When creating a new domain, Oracle WebLogic Server for Oracle Cloud Infrastructure provisions an App Gateway and other security components in Oracle Identity Cloud Service. In order for Oracle WebLogic Server for Oracle Cloud Infrastructure to perform these tasks, you must provide the following information:

  • Your Oracle Identity Cloud Service instance ID, which is also referred to as your tenant name. This ID is typically found in the URL you use to access the Oracle Identity Cloud Service console, and has the format idcs-<GUID>.
  • The client ID of a confidential application in Oracle Identity Cloud Service
  • The client secret of the confidential application. You must use Oracle Cloud Infrastructure Vault to create a secret to store the client secret. You will asked to provide the OCID of the secret in the vault. See Create Secrets for Passwords.

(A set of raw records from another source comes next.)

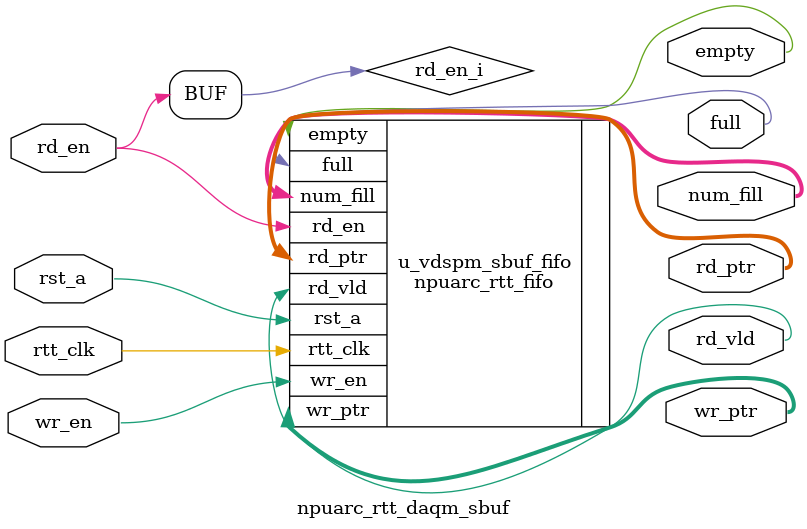
<source format=v>


`include "npuarc_arc_rtt_defines.v"
`include "npuarc_rtt_pkg_defines.v"
module npuarc_rtt_daqm_sbuf (
                          rtt_clk,
                          rst_a,
                          wr_en,
                          rd_en,
                          rd_vld,

                          wr_ptr,
                          rd_ptr,
                          full,
                          empty,
                          num_fill
                         );

//-------------------------------------------------------------------
//parametes can be overwrite
//-------------------------------------------------------------------
parameter FIFO_SIZE       = 9;
parameter FIFO_DATA_WIDTH = 10;


input                          rtt_clk;         // Clock
input                          rst_a;       // FIFO Reset
input                          wr_en;       // Write enable
input                          rd_en;       // Read enable
output                         rd_vld;

output                         full;        // FIFO full
output                         empty;       // FIFO empty
output [FIFO_SIZE:0]           num_fill;    // No. of locations filled

output    [FIFO_SIZE-1:0]           wr_ptr;      // Write pointer
output   [FIFO_SIZE-1:0]           rd_ptr;
wire                             rd_en_i;
assign rd_en_i = rd_en;

npuarc_rtt_fifo
  #(
       .FIFO_SIZE(FIFO_SIZE)
      )
u_vdspm_sbuf_fifo
(
.rtt_clk(rtt_clk),
.rst_a(rst_a),
.wr_en(wr_en),
.rd_en(rd_en_i),
.rd_vld(rd_vld),
.full(full),
.empty(empty),
.num_fill(num_fill),
.wr_ptr(wr_ptr),
.rd_ptr(rd_ptr)
);

endmodule

</source>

Create a confidential application for Oracle WebLogic Server for Oracle Cloud Infrastructure, or use an existing one. You can use a single confidential application in Oracle Identity Cloud Service to create multiple domains.

  1. From the Oracle Identity Cloud Service Console, click the navigation menu, and then select Applications.
  2. Click Add.
  3. Select Confidential Application.
  4. Enter a Name, and then click Next.
  5. Click Configure this application as a client now.
  6. For Allowed Grant Types, select Client Credentials.
  7. Below Grant the client access to Identity Cloud Service Admin APIs, click Add.
  8. Select Identity Domain Administrator, and then click Add.
  9. Complete the Add Confidential Application wizard. Record the values of Client ID and Client Secret.
  10. Select the check box for your application, click Activate, and then click OK.
  11. In the Oracle Cloud Infrastructure console, create a secret in a vault to store the client secret of your confidential application.

See Add a Confidential Application in Administering Oracle Identity Cloud Service.